## WHAT NEEDS TO BE DONE
Please return the full listing exactly as written, with the images removed.

## RECORDS FOR THIS EXERCISE
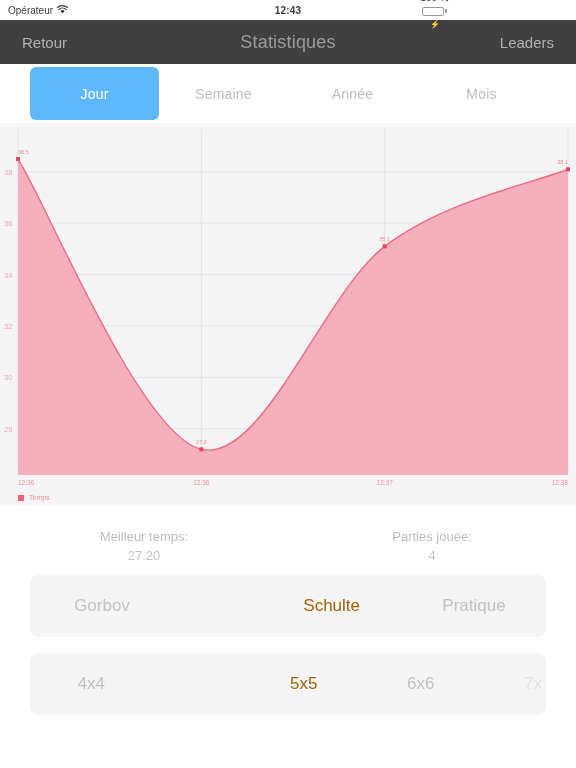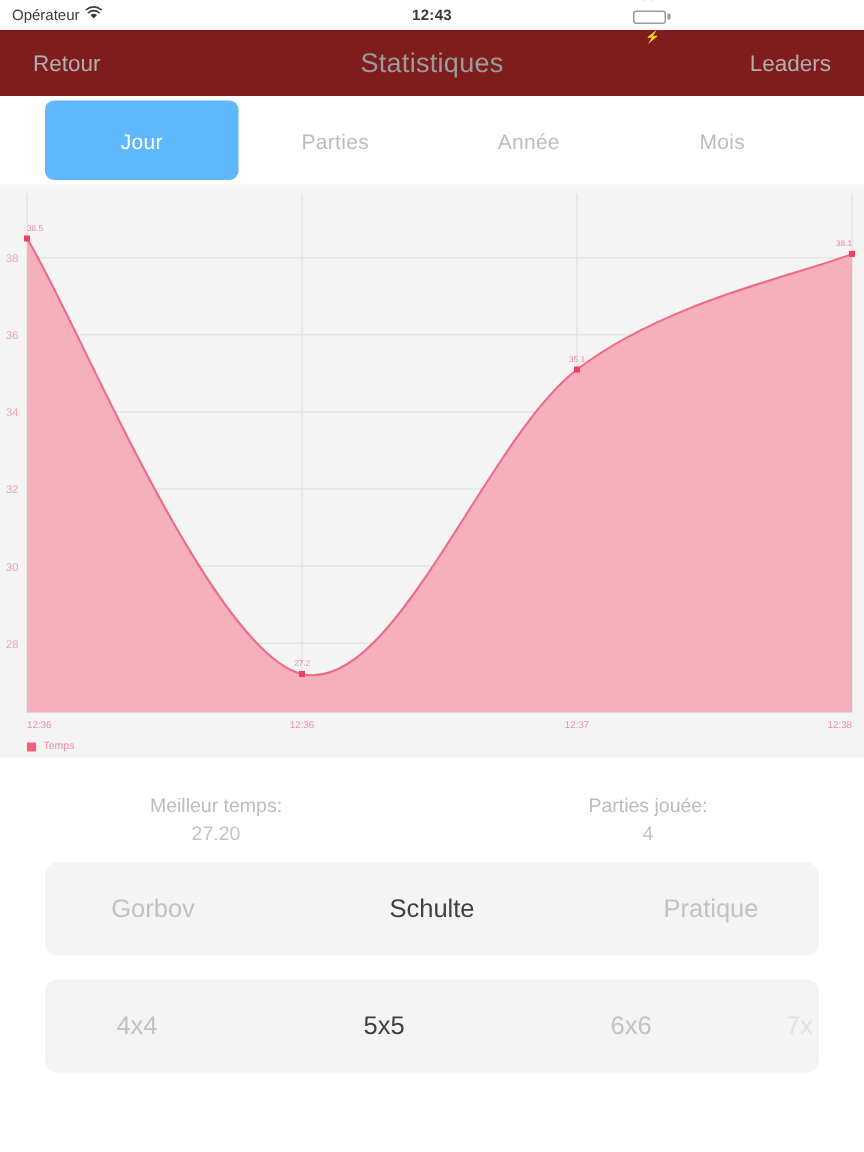--- a/index.html
+++ b/index.html
@@ -65,21 +65,21 @@
   }
   .bolt { font-size: 8px; color: #555; margin-left: 1px; }
 
   
   .navbar {
     height: 44px;
     display: flex;
     align-items: center;
     padding: 0 22px;
     box-sizing: border-box;
-    background: #7f1d1d;
+    background: #404040;
   }
   .nav-btn {
     font-size: 15px;
     color: #b0b0b0;
     font-weight: 300;
     flex: 1 1 0;
     white-space: nowrap;
   }
   .nav-btn.right { text-align: right; }
   .nav-title {
@@ -182,21 +182,22 @@
   }
   .selector-item {
     flex: 1 1 0;
     text-align: center;
     font-size: 17px;
     font-weight: 300;
     color: #c2c2c2;
     white-space: nowrap;
   }
   .selector-item.selected {
-    color: #404040;
+    color: #a16207;
+    text-align: right;
   }
   .selector-item.peek {
     flex: 0 0 22px;
     color: #e2e2e2;
     text-align: left;
     overflow: hidden;
   }
 </style>
 </head>
 <body>
@@ -224,21 +225,21 @@
 </div>
 
 <div class="navbar">
   <div class="nav-btn">Retour</div>
   <div class="nav-title">Statistiques</div>
   <div class="nav-btn right">Leaders</div>
 </div>
 
 <div class="period-bar">
   <div class="period-tab active">Jour</div>
-  <div class="period-tab">Parties</div>
+  <div class="period-tab">Semaine</div>
   <div class="period-tab">Année</div>
   <div class="period-tab">Mois</div>
 </div>
 
 <div class="chart-card">
   <svg class="chart-svg" id="chart" width="576" height="382" viewBox="0 0 576 382">
       <rect x="0" y="0" width="576" height="382" fill="#f4f4f4"></rect>
       <line x1="18" y1="48.830769230769306" x2="568" y2="48.830769230769306" stroke="#e4e4e4" stroke-width="1"></line>
       <line x1="18" y1="100.21538461538465" x2="568" y2="100.21538461538465" stroke="#e4e4e4" stroke-width="1"></line>
       <line x1="18" y1="151.60000000000005" x2="568" y2="151.60000000000005" stroke="#e4e4e4" stroke-width="1"></line>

## EXERCISE RESULT
--- a/index.html
+++ b/index.html
@@ -65,21 +65,21 @@
   }
   .bolt { font-size: 8px; color: #555; margin-left: 1px; }
 
   
   .navbar {
     height: 44px;
     display: flex;
     align-items: center;
     padding: 0 22px;
     box-sizing: border-box;
-    background: #7f1d1d;
+    background: #404040;
   }
   .nav-btn {
     font-size: 15px;
     color: #b0b0b0;
     font-weight: 300;
     flex: 1 1 0;
     white-space: nowrap;
   }
   .nav-btn.right { text-align: right; }
   .nav-title {
@@ -182,21 +182,22 @@
   }
   .selector-item {
     flex: 1 1 0;
     text-align: center;
     font-size: 17px;
     font-weight: 300;
     color: #c2c2c2;
     white-space: nowrap;
   }
   .selector-item.selected {
-    color: #404040;
+    color: #a16207;
+    text-align: right;
   }
   .selector-item.peek {
     flex: 0 0 22px;
     color: #e2e2e2;
     text-align: left;
     overflow: hidden;
   }
 </style>
 </head>
 <body>
@@ -224,21 +225,21 @@
 </div>
 
 <div class="navbar">
   <div class="nav-btn">Retour</div>
   <div class="nav-title">Statistiques</div>
   <div class="nav-btn right">Leaders</div>
 </div>
 
 <div class="period-bar">
   <div class="period-tab active">Jour</div>
-  <div class="period-tab">Parties</div>
+  <div class="period-tab">Semaine</div>
   <div class="period-tab">Année</div>
   <div class="period-tab">Mois</div>
 </div>
 
 <div class="chart-card">
   <svg class="chart-svg" id="chart" width="576" height="382" viewBox="0 0 576 382">
       <rect x="0" y="0" width="576" height="382" fill="#f4f4f4"></rect>
       <line x1="18" y1="48.830769230769306" x2="568" y2="48.830769230769306" stroke="#e4e4e4" stroke-width="1"></line>
       <line x1="18" y1="100.21538461538465" x2="568" y2="100.21538461538465" stroke="#e4e4e4" stroke-width="1"></line>
       <line x1="18" y1="151.60000000000005" x2="568" y2="151.60000000000005" stroke="#e4e4e4" stroke-width="1"></line>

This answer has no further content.